Open SimonGruening opened 8 years ago
problem is that some special characters, like ç (c cedilla) can be expressed in multiple ways in unicode, either a pre-composed one or by use of combining diacritics (cf. http://unicode.org/faq/char_combmark.html).
for example, the "latin character c with cedilla" can be expressed using pre-composed U+00E7 (encoded in "Controls and Latin -1 Supplement" as in François OR using a combination of character "c" from "Lowercase Latin alphabet" (ASCII) and the "Combining cedilla" from "Combining Diacritical Marks": U+0063 U+0327 as in François
this problem requires solutions in two ways:
a) characters need to be normalized - either on input (ziziphus) or for search (tamboti)
so that either François
or François
is used consistently
b) we should try to include all variants of search terms (names, concepts, locations, etc) in the search
so that users can search for "法蘭索瓦·布雪", or "Boucher, Frances", or "Bushe, Fransua", or "François Boucher" and will allways find the person http://viaf.org/viaf/66517093 ("Boucher, François, 1703-1770")
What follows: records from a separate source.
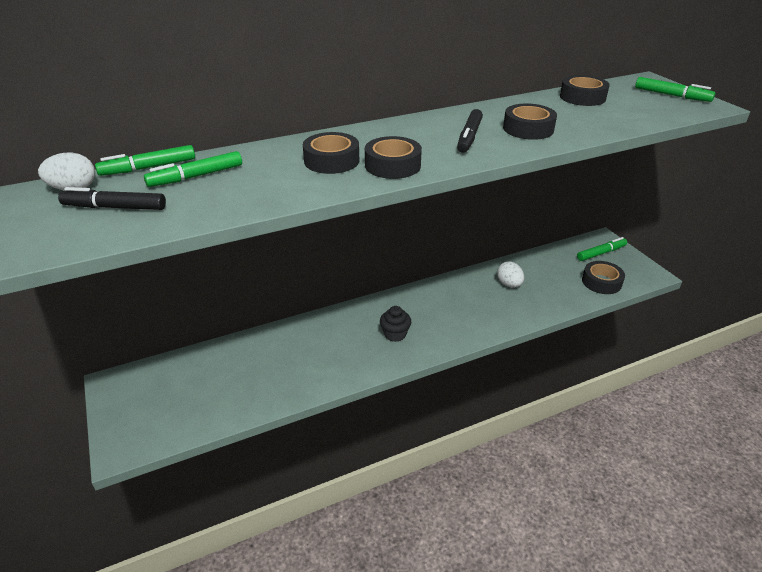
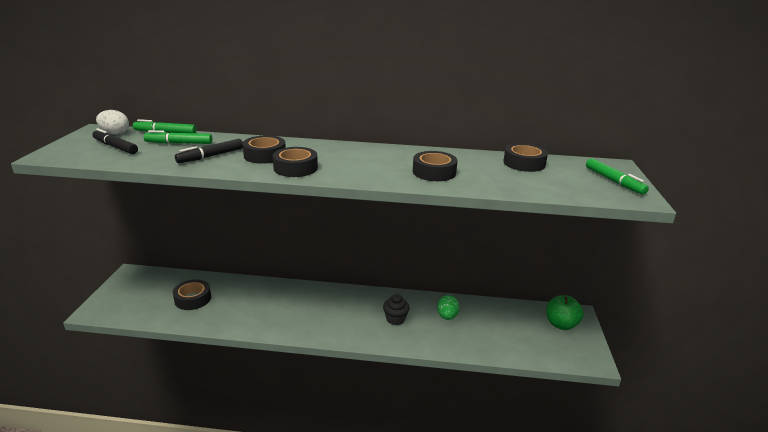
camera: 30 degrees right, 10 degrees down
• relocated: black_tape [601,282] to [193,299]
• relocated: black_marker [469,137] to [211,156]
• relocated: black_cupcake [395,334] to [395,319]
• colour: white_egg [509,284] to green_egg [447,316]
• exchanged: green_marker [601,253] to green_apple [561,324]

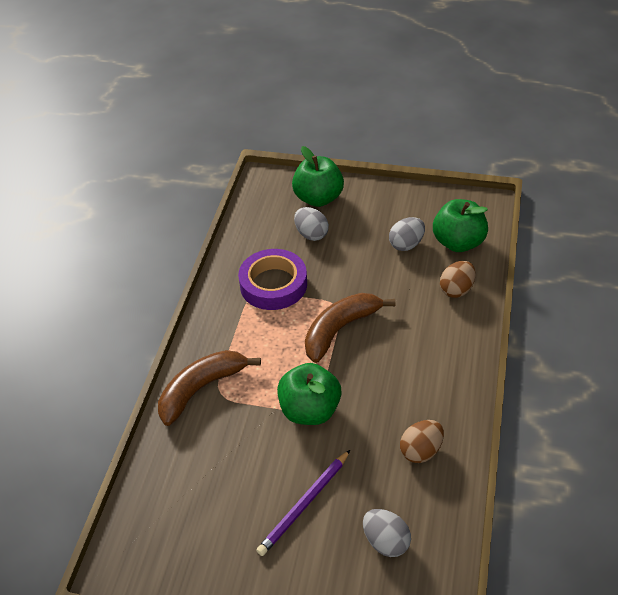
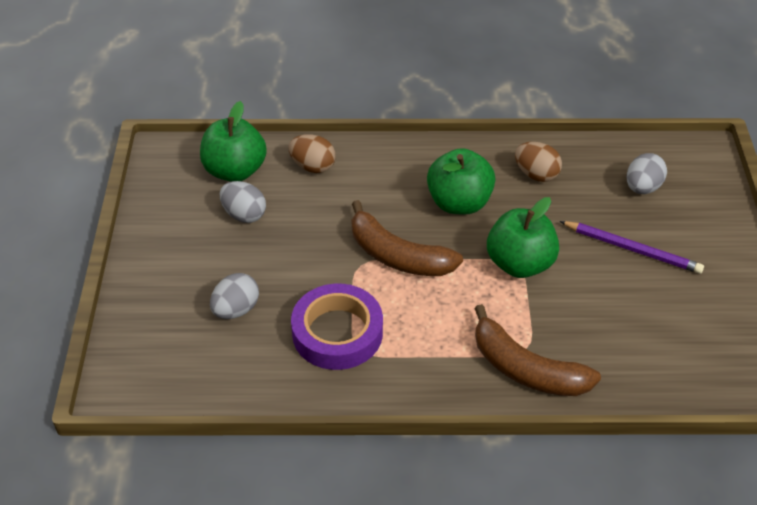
camera: 105 degrees left, 0 degrees up
• relocated: green_apple [318,198] to [459,203]

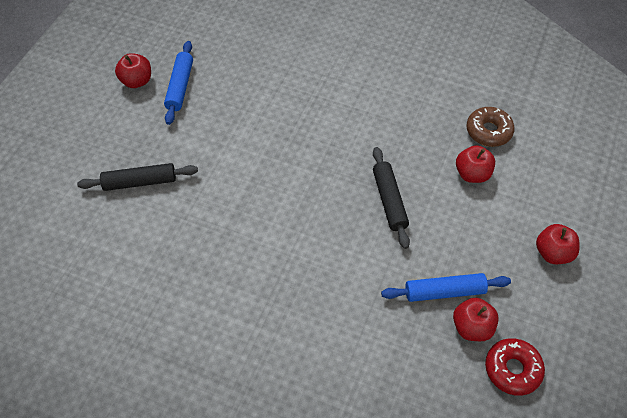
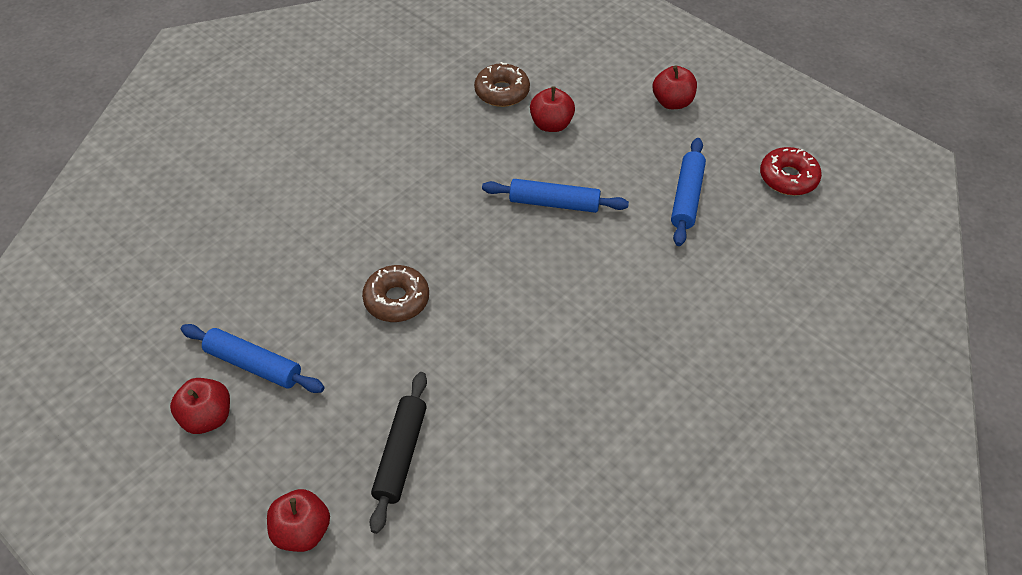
camera: 70 degrees left, 5 degrees down
• relocated: red_apple [472,327] to [302,531]
• appeared: brown_donut [396,300]
• colour: black_rolling_pin [389,201] to blue_rolling_pin [554,203]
for ULAN a fuzzy matching called "ulanr" was developed by matthew lincoln, cf. http://matthewlincoln.net/2016/03/11/ulanr-3-0.html
Seemingly in some cases the display values coming from VIAF [maybe also other controlled vocabs, not tested yet] use combining characters instead of single characters in UTF-8. example
The problem in these cases is, that the Tamboti search doesn't find those terms and therefore the related records won't be displayed in the search results.
Suggestion: It would be useful to make all term variations [called "forms" in VIAF] available for searching to minimize the probability that a term cannot be found.